Through a variety of audiovisuals, Lower School students document their class experiences.

Friday, March 22, 2013

Satellite Education (By J.A.D., J.M., I.M, J.E.V, and A.Z)

Using HERMES-Delta to answer WDLC questions.
Setting up our live satellite downloads.
Satellite education has many helpful uses. We use satellite education, especially with math, because it helps us calculate many things.  Another way we use satellite education is by downloading LIVE satellite images with the HERMES-Delta program that the Ecuadorian Civilian Space Agency (EXA) lets us use. When we download images we analyze them to know if there will be changes in precipitation and/or temperature, so we can try to forecast the weather. We can also use satellite images to help us find the mean, median, mode and range. Sometimes for math we also use the WDLC, which stands for NASA’s online Weather Data Learning Center. The WDLC also has a book of lessons, and we use our own satellite images of South America to help us find the answers. We fourth graders think that satellite education is very important for math and the world, because it can help us to be better prepared.

P.S. HERMES-Delta and the WDLC are really helpful, but not as cool as having fun with our teacher Ms. Margot.

Connecting math concepts with authentic learning.
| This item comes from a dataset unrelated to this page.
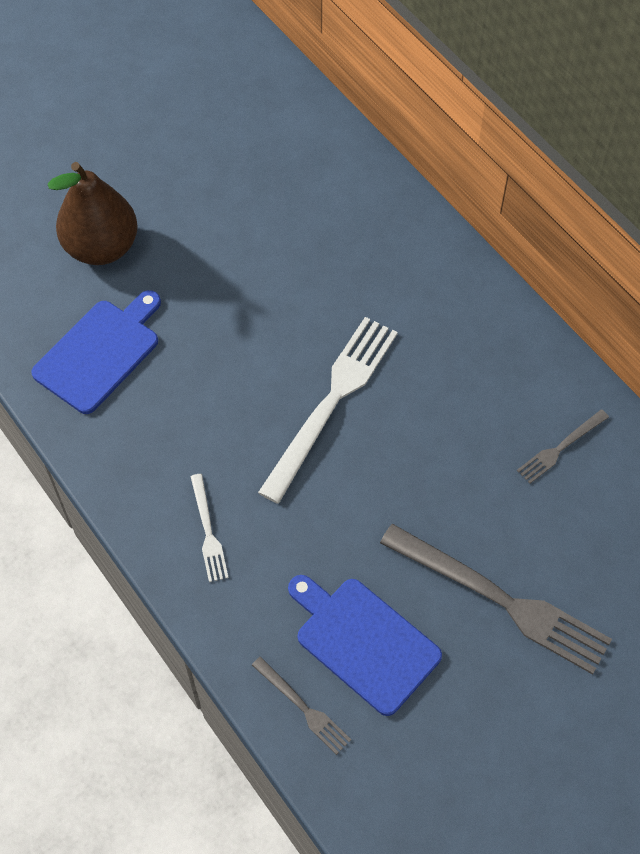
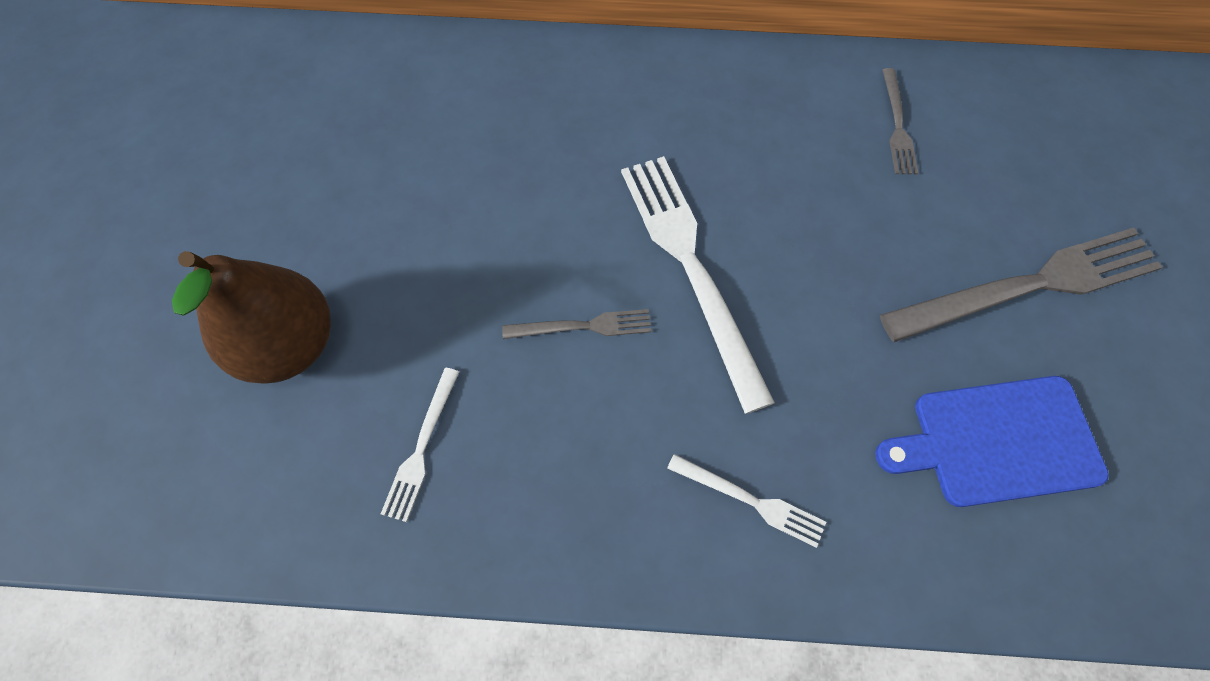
camera: 50 degrees left, 5 degrees up
blue cutting board [31,290,161,414] -> white fork [381,368,459,522]
grey fork [252,657,351,755] -> grey fork moved to [502,309,651,339]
Water Unit: Science Experiments & Field Trips

Field Trip: The Water Treatment Plant

Density (by I.E., S.N., I.M., J.S. and L.M.Q.): We are going to teach you about density. Density is when molecules stick or don’t stick close to together. Our class did various projects on density, such as an egg experiment. The egg experiment was when we put an egg in fresh water first, and then salty water later to see in which type of water it would float. That has to do with density, because when we put the egg in fresh water it didn’t float because the molecules in the egg were denser than the molecules in the fresh water. But the egg started to float in the salt water because the salt made the water less dense than the egg. Here is another explanation: when you put a ball filled up with air in a pool, it floats because the air is less dense than water. But when you put a ball filled up with nails in a pool, it will sink because the molecules in the nails are denser than the water molecules. So now you know what density is, and if you would like to, go ahead and try these experiments at home!
Surface tension (by A.N., J.M.C., E.S., and M.M.). Surface tension means: When something floats in water, but if you push it down it will sink if the molecules in the object are denser than the water molecules. One day we did an experiment about putting a paper clip in water, but it sank and Ms. Margot said, “If you want to, you can try it by yourselves at Centers Time”. When Jose Miguel tried it, the paper clip floated and it looked like it had a skin on the top of the water. It was very weird because we didn’t see air in the paper clip to help it float. We also tried another experiment that was about putting water drops on top of a penny, and we got the penny to hold about 28 drops. We found out that the water “held on” to the penny because of surface tension and adhesion (when water sticks to other things). That’s how surface tension works.

Field Trip: The Water Museum
Capillary action (by J.C., L.M., J.V. and C. V.). One day we did an experiment about capillary action. The experiment we did was like this:  you get a paper towel, 2 plastic cups, and one cup with water and another one that is empty.  Then we had to twist the paper towel tightly and put it half way in the cup with water, and half way in the empty cup.  Ina few minutes we saw what happened…the wet end got to the dry end, and the empty cup filled up with water! The next morning both of the cups had the same amount of water! Because of adhesion, the water got “sucked up” by the paper!